Resonant laser ablation of lanthanides: Eu and Lu resonances in the 450-470 nm region

Resonant laser ablation (RLA) of solids with a pulsed dye laser achieves wavelength-specific enhancements in yields of particular metal ions (M(+)) by resonant photoionization or photoexcitation of atoms in the ablation plume. In the present study, RLA was performed for lambda = 450-470 nn on solids comprising selected lanthanide elements. Enhancements in yields of Eu+ and Lu+ occurred at wavelengths corresponding to one-photon resonant absorptions for the neutral atoms: In + hv --> Ln*. The excited Ln* were subsequently preferentially ionized by the quasi-thermal collisional processes normally operative in the ablation plume: Ln* + kT --> Ln(+) + e(-). The excessive atomic absorption line widths of up to 40 cm(-1) (fwhm) were attributed primarily to collisional and Stark broadening in the dense plume. The strongest Eu+ resonances correspond to transitions from ground Eu (4f(7)6s(2) S-8(7/2)0) to 4f(7)6s6p P-8(J) levels at 21 445 (J = 5/2), 21 605 (J = 7/2), and 21 761 cm(-1) (J = 9/2). Primary Lu+ resonances were for excitation from ground In (5d6s(2) D-2(3/2)0) to 5d6s6p D-2(J) levels at 21 462 (J = 5/2) and 22 125 cm(-1) (J = 3/2).
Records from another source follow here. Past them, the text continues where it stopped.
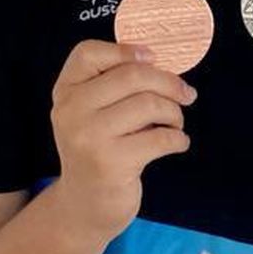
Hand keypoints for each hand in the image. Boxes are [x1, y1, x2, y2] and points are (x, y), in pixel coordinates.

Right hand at [50, 40, 194, 236]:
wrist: (85, 204)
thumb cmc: (98, 149)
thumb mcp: (91, 112)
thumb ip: (112, 84)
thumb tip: (159, 60)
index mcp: (65, 91)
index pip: (87, 53)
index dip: (124, 50)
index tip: (152, 58)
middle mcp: (70, 111)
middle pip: (130, 75)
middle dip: (168, 82)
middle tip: (186, 94)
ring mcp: (89, 137)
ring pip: (149, 104)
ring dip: (175, 113)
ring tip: (176, 123)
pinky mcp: (111, 163)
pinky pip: (160, 137)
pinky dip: (178, 138)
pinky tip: (177, 143)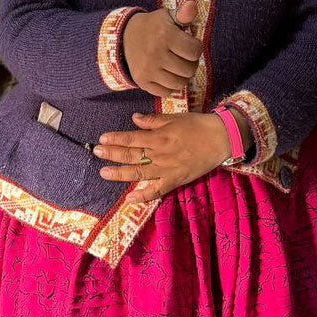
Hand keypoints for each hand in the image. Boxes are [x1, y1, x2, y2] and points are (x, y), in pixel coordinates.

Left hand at [94, 111, 229, 202]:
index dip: (116, 138)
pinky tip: (129, 199)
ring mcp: (166, 169)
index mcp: (159, 136)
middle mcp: (160, 154)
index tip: (103, 138)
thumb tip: (134, 119)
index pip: (132, 138)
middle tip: (96, 152)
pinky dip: (143, 196)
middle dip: (112, 153)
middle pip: (131, 155)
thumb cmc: (198, 125)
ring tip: (104, 172)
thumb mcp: (175, 117)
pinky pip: (156, 191)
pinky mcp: (174, 180)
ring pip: (138, 173)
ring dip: (120, 173)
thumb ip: (154, 120)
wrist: (220, 139)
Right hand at [123, 1, 201, 96]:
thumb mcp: (168, 16)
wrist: (126, 37)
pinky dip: (170, 86)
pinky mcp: (142, 81)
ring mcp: (148, 69)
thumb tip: (192, 5)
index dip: (196, 48)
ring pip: (179, 83)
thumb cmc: (154, 26)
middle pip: (189, 69)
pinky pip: (166, 92)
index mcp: (165, 35)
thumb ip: (184, 14)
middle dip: (191, 63)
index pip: (194, 51)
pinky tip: (167, 74)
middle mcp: (155, 53)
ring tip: (178, 66)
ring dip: (182, 76)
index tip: (190, 44)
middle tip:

Other Ln(+) resonances were assigned to atomic transitions originating from levels as high as 7476 cm(-1) for Lu and 17 945 cm(-1) for Eu, which suggests a significant population of ablated atoms with internal energies up to similar to 2.2 eV. Resonance enhancements of similar to 10x were observed for Ln(+) compared with concurrently ablated nonresonant ions; optimization of such parameters as wavelength, irradiance, and ion extraction should result in substantially greater selectivity. The selective enhancement of Ln(+) increases the analytical utility of laser ablation mass spectrometry; the derived spectroscopic information complements conventional atomic absorption/emission techniques and can illuminate the role of excited state atoms in the ablation process.